Ознакомительная версия. Доступно 22 страниц из 108
Когда со мной беседовал последний коп… Точнее, допрашивал; правда, не очень это походило на допрос. Мы сидели на кухне, я со стаканом колы, он – со стаканом молока, пока остальные обыскивали кабинет. Так вот, как только я закончила свой рассказ – около девяти часов вечера, сказала я, Роджер сказал, что собирается прогуляться, но так и не вернулся – и этот коп, который все время останавливал меня и просил повторить то, что я уже рассказала ему десять минут назад, опустил стакан молока и сказал: «Миссис Кройдон, не поймите меня неправильно, но я считаю, что вы рассказали мне не всю правду. Возможно, я ошибаюсь, и давайте проясним: я ни в чем вас не обвиняю. Эта ваша… История – кажется, ей чего-то не хватает. Зачастую женщины, если в доме не всегда все хорошо – может, муж выпивает слишком часто или позволяет себе распускать руки, – женщины не хотят говорить об этом. Они стыдятся этого, смущаются, как будто они виноваты, что у мужчины нет никакого самоконтроля.

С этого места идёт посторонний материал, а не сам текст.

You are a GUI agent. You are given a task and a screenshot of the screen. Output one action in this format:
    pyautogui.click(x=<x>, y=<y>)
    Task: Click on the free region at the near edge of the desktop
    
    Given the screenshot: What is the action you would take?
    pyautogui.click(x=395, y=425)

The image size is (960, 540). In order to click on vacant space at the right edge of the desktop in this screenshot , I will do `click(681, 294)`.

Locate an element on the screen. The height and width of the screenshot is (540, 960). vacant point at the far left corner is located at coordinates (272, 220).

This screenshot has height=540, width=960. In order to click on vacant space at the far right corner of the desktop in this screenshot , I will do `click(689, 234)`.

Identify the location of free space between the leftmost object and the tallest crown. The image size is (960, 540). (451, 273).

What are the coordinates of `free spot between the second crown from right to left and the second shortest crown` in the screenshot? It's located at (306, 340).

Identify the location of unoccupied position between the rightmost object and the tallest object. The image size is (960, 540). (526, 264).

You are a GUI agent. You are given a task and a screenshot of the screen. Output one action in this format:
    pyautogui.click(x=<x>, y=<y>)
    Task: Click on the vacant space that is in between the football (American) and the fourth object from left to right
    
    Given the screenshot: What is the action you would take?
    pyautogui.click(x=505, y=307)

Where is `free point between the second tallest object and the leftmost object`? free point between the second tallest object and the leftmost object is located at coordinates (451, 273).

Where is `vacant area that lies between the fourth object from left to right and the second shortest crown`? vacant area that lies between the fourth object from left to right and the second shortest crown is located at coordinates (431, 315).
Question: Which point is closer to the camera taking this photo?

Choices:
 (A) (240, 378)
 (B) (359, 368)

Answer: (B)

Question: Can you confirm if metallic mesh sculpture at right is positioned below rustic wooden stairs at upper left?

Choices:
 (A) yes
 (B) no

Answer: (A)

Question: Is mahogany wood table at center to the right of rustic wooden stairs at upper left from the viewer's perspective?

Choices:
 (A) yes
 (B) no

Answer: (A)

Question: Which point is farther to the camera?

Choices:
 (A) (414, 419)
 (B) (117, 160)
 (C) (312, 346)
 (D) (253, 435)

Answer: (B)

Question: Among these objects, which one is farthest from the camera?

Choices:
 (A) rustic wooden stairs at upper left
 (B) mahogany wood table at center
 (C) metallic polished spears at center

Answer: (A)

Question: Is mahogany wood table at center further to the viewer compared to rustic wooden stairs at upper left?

Но я хочу, чтобы вы понимали, я говорю это не потому, что думаю, что именно это с вами и произошло. Но после всего, что вы мне рассказали, мне кажется, что ваш муж, Роджер, в последнее время испытывал тяжелый стресс. Моему сыну пятнадцать, и он постоянно сводит меня с ума, но не дай Бог с ним что-нибудь случится, – я не знаю, что со мной будет. Необязательно быть психологом, чтобы понять, что ваш муж переживал сложный период. Достаточно взглянуть на то, что он сотворил со своим кабинетом. И в таком состоянии – кто знает, как оно на него повлияло? Что бы он ни сделал, вряд ли это было преднамеренно, согласитесь? В этом суть стресса: он толкает людей на такие поступки, которые они никогда бы не совершили».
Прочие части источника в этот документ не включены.